Like Munoz, the couple knows this is not over. “The water level is persisting. It came up again this spring. As you know, we’re 500 feet from the water, so the water table is just rising.” 

Lake Michigan-Huron is currently about 15 inches above its level for the same time last year.

For now, the couple is adapting to the situation one step at a time. “It’s a process,” they say, “not a solution.” 

They also know they’re not the only ones suffering with water issues. “This is affecting everyone in the area with a basement. The question is, have we reached a level where we can continue to mitigate it adequately?”

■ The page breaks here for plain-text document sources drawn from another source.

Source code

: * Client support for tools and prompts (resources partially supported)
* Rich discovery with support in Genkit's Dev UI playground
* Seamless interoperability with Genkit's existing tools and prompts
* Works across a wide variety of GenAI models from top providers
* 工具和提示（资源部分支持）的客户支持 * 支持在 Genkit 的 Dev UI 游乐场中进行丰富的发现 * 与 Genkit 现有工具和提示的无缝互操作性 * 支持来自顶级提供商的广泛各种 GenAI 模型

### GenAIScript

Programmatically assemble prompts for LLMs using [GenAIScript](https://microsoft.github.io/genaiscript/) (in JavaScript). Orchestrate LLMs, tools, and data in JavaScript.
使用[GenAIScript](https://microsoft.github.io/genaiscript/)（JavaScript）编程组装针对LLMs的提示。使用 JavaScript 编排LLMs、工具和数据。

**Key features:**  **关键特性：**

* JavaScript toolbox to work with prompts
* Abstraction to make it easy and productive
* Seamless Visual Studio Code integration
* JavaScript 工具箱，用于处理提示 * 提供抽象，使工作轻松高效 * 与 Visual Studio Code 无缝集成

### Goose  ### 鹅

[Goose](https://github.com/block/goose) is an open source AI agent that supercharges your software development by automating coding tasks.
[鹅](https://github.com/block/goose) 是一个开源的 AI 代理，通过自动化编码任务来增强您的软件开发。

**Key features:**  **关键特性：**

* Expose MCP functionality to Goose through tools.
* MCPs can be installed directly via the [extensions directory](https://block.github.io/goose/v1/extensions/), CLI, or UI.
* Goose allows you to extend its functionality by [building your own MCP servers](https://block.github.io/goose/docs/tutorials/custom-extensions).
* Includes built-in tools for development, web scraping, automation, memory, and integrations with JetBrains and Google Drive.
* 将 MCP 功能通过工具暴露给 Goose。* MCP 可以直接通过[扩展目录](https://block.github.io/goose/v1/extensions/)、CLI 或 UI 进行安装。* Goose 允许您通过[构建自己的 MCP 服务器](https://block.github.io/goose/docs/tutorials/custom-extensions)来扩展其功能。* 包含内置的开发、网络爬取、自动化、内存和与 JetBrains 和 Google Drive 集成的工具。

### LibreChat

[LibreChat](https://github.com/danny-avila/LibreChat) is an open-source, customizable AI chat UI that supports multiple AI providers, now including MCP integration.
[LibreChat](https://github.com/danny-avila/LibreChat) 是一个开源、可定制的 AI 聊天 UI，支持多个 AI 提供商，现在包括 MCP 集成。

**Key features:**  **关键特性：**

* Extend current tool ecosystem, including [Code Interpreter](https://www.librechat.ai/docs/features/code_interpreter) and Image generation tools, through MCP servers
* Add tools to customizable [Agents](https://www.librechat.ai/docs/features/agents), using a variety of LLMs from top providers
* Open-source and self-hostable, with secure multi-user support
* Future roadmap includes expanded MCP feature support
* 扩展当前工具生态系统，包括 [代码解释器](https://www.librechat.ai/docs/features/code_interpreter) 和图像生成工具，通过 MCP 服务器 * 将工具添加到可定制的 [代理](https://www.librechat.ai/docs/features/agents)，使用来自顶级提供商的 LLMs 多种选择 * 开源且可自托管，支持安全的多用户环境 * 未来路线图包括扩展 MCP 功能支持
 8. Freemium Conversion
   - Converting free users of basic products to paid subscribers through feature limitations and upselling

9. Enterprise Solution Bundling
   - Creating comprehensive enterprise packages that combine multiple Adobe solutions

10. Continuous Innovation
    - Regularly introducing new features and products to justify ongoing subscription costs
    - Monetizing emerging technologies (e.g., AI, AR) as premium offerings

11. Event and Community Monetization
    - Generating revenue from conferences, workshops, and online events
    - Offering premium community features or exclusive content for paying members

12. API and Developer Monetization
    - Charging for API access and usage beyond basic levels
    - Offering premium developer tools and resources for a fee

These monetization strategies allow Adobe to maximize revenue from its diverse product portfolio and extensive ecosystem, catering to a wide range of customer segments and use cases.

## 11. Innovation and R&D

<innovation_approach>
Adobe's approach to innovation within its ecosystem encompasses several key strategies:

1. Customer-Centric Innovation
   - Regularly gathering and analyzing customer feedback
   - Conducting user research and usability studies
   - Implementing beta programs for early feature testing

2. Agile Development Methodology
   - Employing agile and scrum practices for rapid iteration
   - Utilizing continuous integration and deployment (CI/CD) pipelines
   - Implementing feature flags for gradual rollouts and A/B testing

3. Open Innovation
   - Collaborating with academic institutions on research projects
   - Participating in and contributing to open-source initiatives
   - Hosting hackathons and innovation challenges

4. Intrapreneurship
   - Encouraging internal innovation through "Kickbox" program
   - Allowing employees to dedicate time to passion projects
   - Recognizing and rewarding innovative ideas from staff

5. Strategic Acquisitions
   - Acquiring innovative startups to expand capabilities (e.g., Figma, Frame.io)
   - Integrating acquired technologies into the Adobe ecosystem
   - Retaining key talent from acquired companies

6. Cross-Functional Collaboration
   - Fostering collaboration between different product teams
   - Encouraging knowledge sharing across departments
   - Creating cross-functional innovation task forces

She notes that the water is higher in the spring, then goes down over the summer. She hopes it won’t go higher next year. 

What if it does? 

“We don’t want to think about that,” she admits. “The issue is that you have to keep addressing it as it happens, because no one is really able to predict where it’s going from here.”

Glen Arbor Town hall and homes

The Glen Arbor Township Hall has, in the words of Township administrator Peter Van Nort, “a small upswelling of what would appear to be ground water, that leaks into the basement and runs over to the sump periodically. It’s not a continual situation.”

Van Nort is not concerned, except for one thing. “It’s a small amount, but I didn’t see it last year.” 

Sump pumps were installed before he came into office two and a half years ago. He doesn’t know the history beyond that.

“Right now we’re just keeping an eye on it,” he says. “It’s very small, just a trickle.”

However, Van Nort observes, “You’ve got homes all over town, too, that are having that impact.” 

Van Nort, himself, had to deal with this in 2014 when water flowed into his home at Woodstone after the drought ended. “We had 310 feet of trench cut into the basement floor and a piping system laid in the trenches that took the water, as it rose up, over to the two sump pumps.” The cost was $7,000, and no, it was not covered by insurance. 

He thinks the water has topped off now and is diminishing. “Based on our sump pumps at home, I would say it’s already going down. Our sump pumps in early June were running within 15-30 seconds between each other. Now it’s minutes between runs.” 

On July 12, Lake Michigan-Huron (considered one lake hydrologically) was only 1 inch below the record all-time high for that date, set in 1986. The Army Corp’s forecasts that it will rise another 2 inches by August 5.

The version of this story that ran in print incorrectly reported that Manitou Island Transit raised its dock by 14 feet. In fact, they raised the dock by 14 inches. We regret the error.